Erdoğan, ittifakı kurduklarını, çalışmaların bittiğini, Meclis'e gönderildiğini, şimdi Meclis çalışmalarını yaparak bu ittifakı çok çok güçlü bir şekilde sürdürecek ve Kasım 2019'da Türkiye'den bu ittifakın en anlamlı sesini dünyaya duyuracaklarını vurguladı.

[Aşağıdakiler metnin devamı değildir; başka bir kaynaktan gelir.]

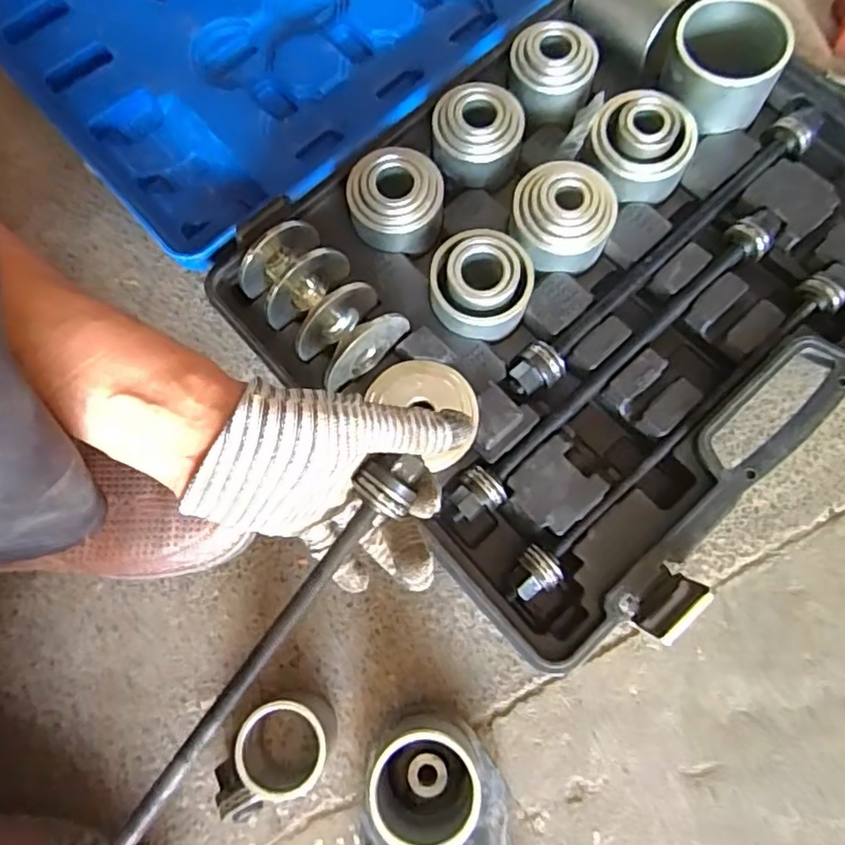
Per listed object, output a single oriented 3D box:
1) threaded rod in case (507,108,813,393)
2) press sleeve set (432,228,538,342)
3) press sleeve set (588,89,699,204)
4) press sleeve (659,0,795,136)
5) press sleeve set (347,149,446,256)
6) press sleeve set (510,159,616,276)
[{"bbox_3d":[0.195,-0.137,0.502,0.332,0.027,0.030,-41,79,-9],"label":"threaded rod in case"},{"bbox_3d":[0.044,-0.107,0.483,0.076,0.038,0.076,8,76,3],"label":"press sleeve set"},{"bbox_3d":[0.177,-0.227,0.505,0.080,0.046,0.078,0,76,1],"label":"press sleeve set"},{"bbox_3d":[0.240,-0.286,0.510,0.090,0.057,0.084,32,78,8],"label":"press sleeve"},{"bbox_3d":[-0.021,-0.176,0.501,0.072,0.035,0.071,0,76,1],"label":"press sleeve set"},{"bbox_3d":[0.108,-0.163,0.496,0.074,0.048,0.074,0,76,1],"label":"press sleeve set"}]

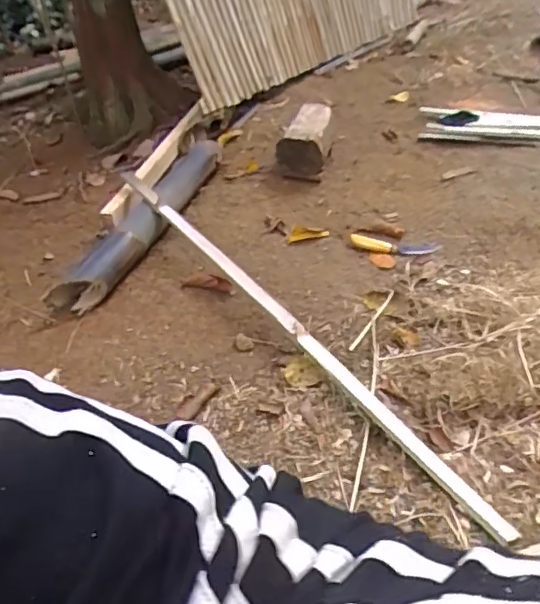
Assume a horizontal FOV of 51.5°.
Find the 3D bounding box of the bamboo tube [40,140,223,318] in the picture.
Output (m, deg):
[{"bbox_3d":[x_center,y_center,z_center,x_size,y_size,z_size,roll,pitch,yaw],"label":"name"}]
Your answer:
[{"bbox_3d":[-0.296,-0.223,1.384,0.141,0.102,0.728,8,39,14],"label":"bamboo tube"}]

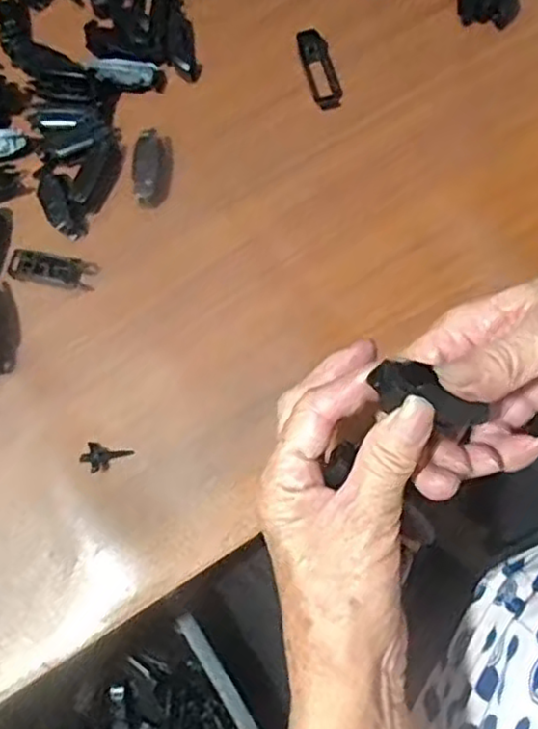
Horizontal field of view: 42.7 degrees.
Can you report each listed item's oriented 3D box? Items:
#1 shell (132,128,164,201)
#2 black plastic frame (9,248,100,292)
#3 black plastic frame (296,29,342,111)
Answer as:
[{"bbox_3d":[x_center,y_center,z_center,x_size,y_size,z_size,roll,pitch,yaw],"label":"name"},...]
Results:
[{"bbox_3d":[-0.077,-0.126,0.438,0.019,0.017,0.048,-1,74,1],"label":"shell"},{"bbox_3d":[-0.133,-0.059,0.424,0.051,0.010,0.021,8,77,-13],"label":"black plastic frame"},{"bbox_3d":[0.035,-0.198,0.461,0.020,0.010,0.055,-16,74,-3],"label":"black plastic frame"}]

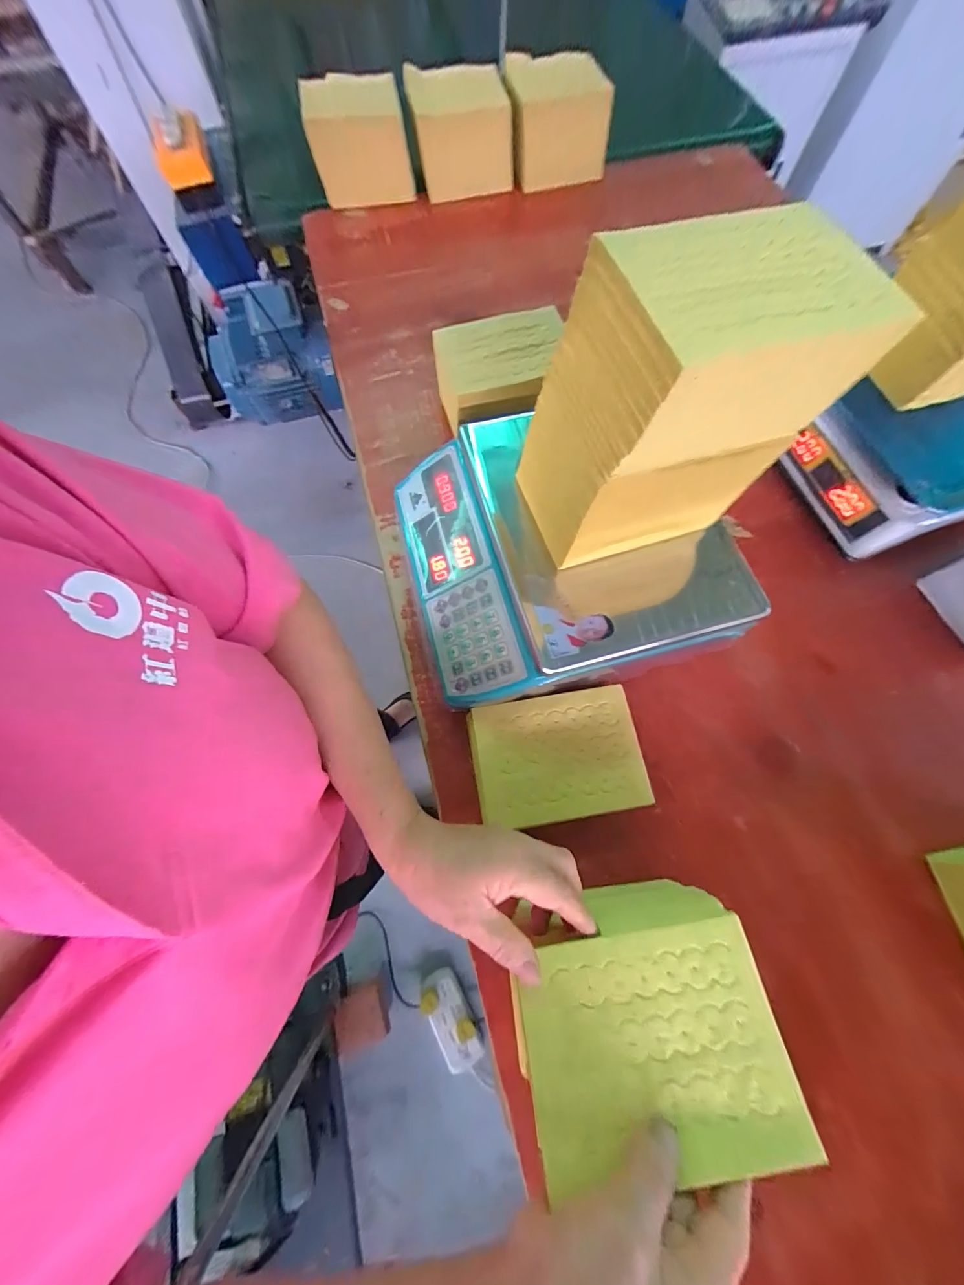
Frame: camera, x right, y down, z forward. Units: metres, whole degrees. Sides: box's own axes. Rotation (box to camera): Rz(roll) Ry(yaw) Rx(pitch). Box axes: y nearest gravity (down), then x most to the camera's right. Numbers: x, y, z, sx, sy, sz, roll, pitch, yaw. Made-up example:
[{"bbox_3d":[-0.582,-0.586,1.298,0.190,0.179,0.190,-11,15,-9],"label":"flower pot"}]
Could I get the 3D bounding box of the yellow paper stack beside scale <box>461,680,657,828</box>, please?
[{"bbox_3d":[0.074,0.116,0.420,0.163,0.037,0.117,-9,71,-3],"label":"yellow paper stack beside scale"}]

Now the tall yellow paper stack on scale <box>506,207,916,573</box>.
[{"bbox_3d":[0.150,-0.187,0.332,0.193,0.188,0.122,-17,71,-5],"label":"tall yellow paper stack on scale"}]

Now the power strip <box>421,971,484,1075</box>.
[{"bbox_3d":[-0.078,0.973,1.057,0.107,0.036,0.221,-31,73,-10],"label":"power strip"}]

Birilerinin, bölmenin peşinde olduğunu aktaran Erdoğan, "Boşuna heveslenmesinler. Biz bir olacağız, iri olacağız, diri olacağız, kardeş olacağız hep birlikte Türkiye olacağız. Olduk mu? Elhamdülillah. Öyleyse bu milleti, ümmeti bölmek isteyenlere inşallah martta da kasım da da en güzel cevabı biz Türkiye olarak vereceğiz. Şimdi Afrin işte bunun işaret fişeğidir. Afrin'de benim milletim destan yazıyor askerimiz destan yazıyor inşallah bu zaferle devam edecek. Allah yardımcımız olsun. Rabbimiz ayetinde 'Allah'ın yardımı yakındır, müjdele' diyor. Şimdi biz yeni bir müjde bekliyoruz inşallah" diye konuştu.